L’indice Dow Jones des valeurs vedettes est repassé sous la barre des 8.000 points, clôturant à 7.694,66 points vendredi en recul de 336,56 points sur sa clôture vendredi dernier.
Il s’agit de la pire semaine de l’histoire de Wall Street, dépassant les pertes du krach de 1987, mais la baisse n’a pas donné cours à un sentiment de panique de la part des opérateurs.
«Il est difficile d’avoir un sentiment de marché déprimé et au vu des sommets atteints, il serait difficile pour le marché de pousser encore plus loin», estime Elizabeth MacKay de la banque d’affaires Bear Stearns.
«On pourrait voir une correction de 10% par rapport au record», ajoute-t-elle. En cours de séance, le Dow Jones a atteint début août 8.299,49 points, ce qui porte la baisse entre ce sommet et la clôture vendredi à 7,3%.
«Le marché est surévalué mais la correction devrait s’arrêter à ce niveau», renchérit Ed La Varnway de First Albany.
«Le reste du mois d’août devrait voir un ajustement du marché après sa forte hausse des dernières semaines», estime Larry Wachtel de Prudential Securities.
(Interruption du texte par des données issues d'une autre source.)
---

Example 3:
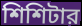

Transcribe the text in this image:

শিশিটার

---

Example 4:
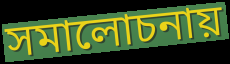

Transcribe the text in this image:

সমালোচনায়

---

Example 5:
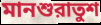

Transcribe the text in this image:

মানশুরাতুশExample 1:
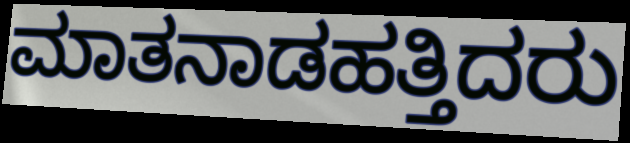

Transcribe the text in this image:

ಮಾತನಾಡಹತ್ತಿದರು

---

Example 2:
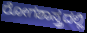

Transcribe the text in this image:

ರೋಗಶಾಸ್ತ್ರದಲ್ಲಿ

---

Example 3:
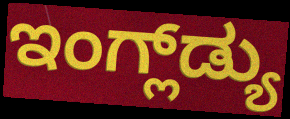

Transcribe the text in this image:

ಇಂಗ್ಲ್‌ಡ್ಯು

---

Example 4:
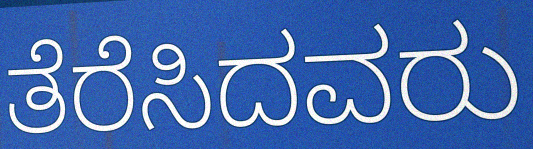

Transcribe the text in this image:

ತೆರೆಸಿದವರು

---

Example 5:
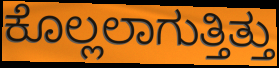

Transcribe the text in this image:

ಕೊಲ್ಲಲಾಗುತ್ತಿತ್ತು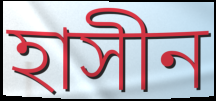
হাসীনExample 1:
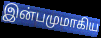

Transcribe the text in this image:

இன்பமுமாகிய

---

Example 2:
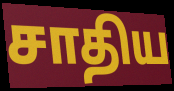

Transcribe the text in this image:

சாதிய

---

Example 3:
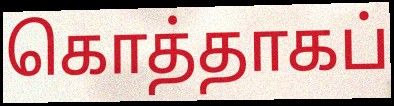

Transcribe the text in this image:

கொத்தாகப்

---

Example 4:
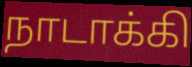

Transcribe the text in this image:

நாடாக்கி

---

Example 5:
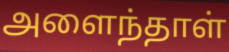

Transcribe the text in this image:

அளைந்தாள்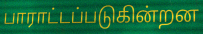
பாராட்டப்படுகின்றன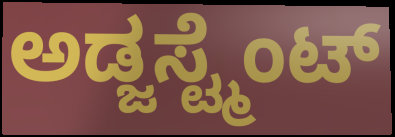
ಅಡ್ಜಸ್ಟ್ಮೆಂಟ್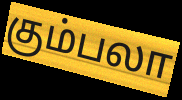
கும்பலாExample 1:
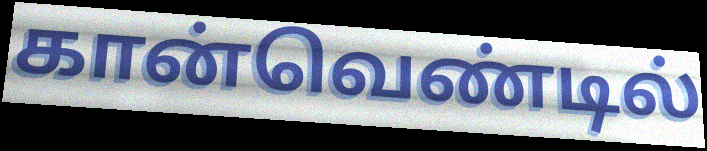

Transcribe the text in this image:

கான்வெண்டில்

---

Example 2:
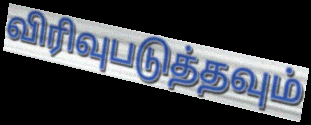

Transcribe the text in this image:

விரிவுபடுத்தவும்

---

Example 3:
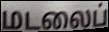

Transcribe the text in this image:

மடலைப்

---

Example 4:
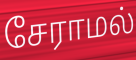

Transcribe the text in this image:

சேராமல்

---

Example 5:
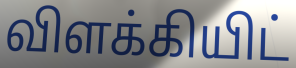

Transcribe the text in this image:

விளக்கியிட்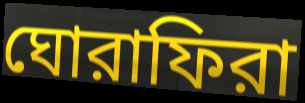
ঘোরাফিরা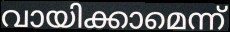
വായിക്കാമെന്ന്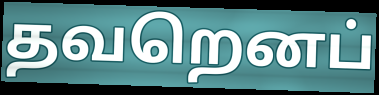
தவறெனப்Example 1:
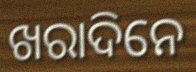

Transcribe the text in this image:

ଖରାଦିନେ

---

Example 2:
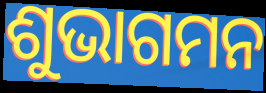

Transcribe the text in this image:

ଶୁଭାଗମନ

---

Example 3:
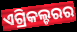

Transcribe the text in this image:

ଏଗ୍ରିକଲ୍ଚରର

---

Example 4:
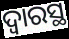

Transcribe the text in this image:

ଦ୍ବାରସ୍ଥ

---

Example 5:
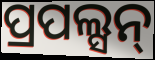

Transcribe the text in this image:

ପ୍ରପଲ୍ସନ୍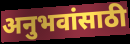
अनुभवांसाठीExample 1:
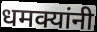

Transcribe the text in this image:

धमक्यांनी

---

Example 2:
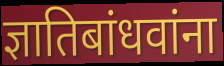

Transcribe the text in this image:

ज्ञातिबांधवांना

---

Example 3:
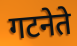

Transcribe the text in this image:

गटनेते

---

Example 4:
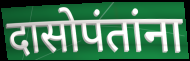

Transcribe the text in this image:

दासोपंतांना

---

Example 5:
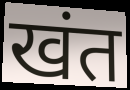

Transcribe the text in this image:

खंतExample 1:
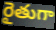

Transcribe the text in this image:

రైతుగా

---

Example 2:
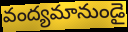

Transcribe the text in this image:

వంద్యమానుండై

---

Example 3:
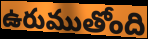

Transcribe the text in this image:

ఉరుముతోంది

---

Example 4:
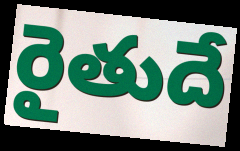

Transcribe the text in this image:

రైతుదే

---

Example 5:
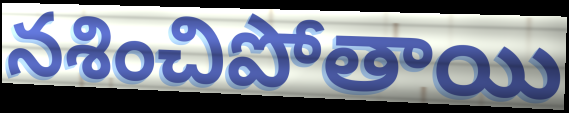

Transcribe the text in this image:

నశించిపోతాయి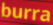
burra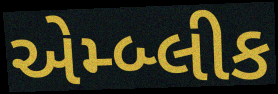
એમ્બ્લીક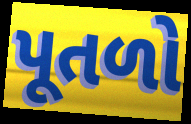
પૂતળો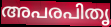
അപരപിതൃ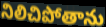
నిలిచిపోతాను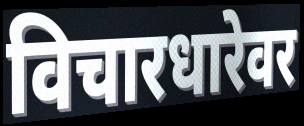
विचारधारेवरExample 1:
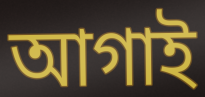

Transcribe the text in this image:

আগাই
La baisse de Wall Street ne peut s’expliquer par les données fondamentales de l’économie américaine qui continue d’enregistrer une croissance non inflationniste.
Inflation sous contrôle
Les statistiques publiées la semaine écoulée ont montré une inflation sous contrôle avec une hausse des prix à la consommation de 0,2% pour juillet et de 2,2% sur douze mois, alors que la croissance du produit intérieur brut devrait être de 3% à 3,25% selon les prévisions de la Banque fédérale de réserve.
Le comité monétaire de la banque centrale se réunit mardi mais, selon la plupart des analystes, ne devrait pas décider de relever son principal taux directeur — le taux interbancaire au jour le jour — fixé depuis le 25 mars à 5,50%.
Certains analystes attirent cependant l’attention sur une reprise des dépenses de consommation ces deux derniers mois et sur un très probable relèvement des taux de la Fed d’ici la fin de l’année.
Les incertitudes sur l’introduction de la monnaie unique ont conféré une grande volatilité aux marchés des devises et obligataires qui a rejailli sur le marché boursier.
Le dollar a fini la semaine à 1,8180 deutsche mark pour 1,8464 vendredi dernier, reflétant les attentes des opérateurs sur un possible relèvement des taux de prise en pension de la Bundesbank.
Sur le marché obligataire, le rendement de l’obligation à 30 ans, qui évolue à l’inverse du prix, s’est établi à 6,55% vendredi à la clôture de Wall Street pour 6,63% vendredi dernier.
Wall Street fêtait pourtant la semaine écoulée quinze années de marché haussier. A la mi-août 1982, le Dow Jones était à 777 points et n’a cessé depuis de grimper, progressant de plus de 2.200 points entre la mi-octobre 1996 et le 6 août dernier.
«Si le marché donne l’impression de caler ou de se reposer, les investisseurs vont se dire: Allons-y, engrangeons nos profits en bénéficiant de la plus faible imposition sur les plus-values» décidée dans le cadre de l’accord budgétaire entre le Congrès et la présidence américaine, souligne Elizabeth MacKay.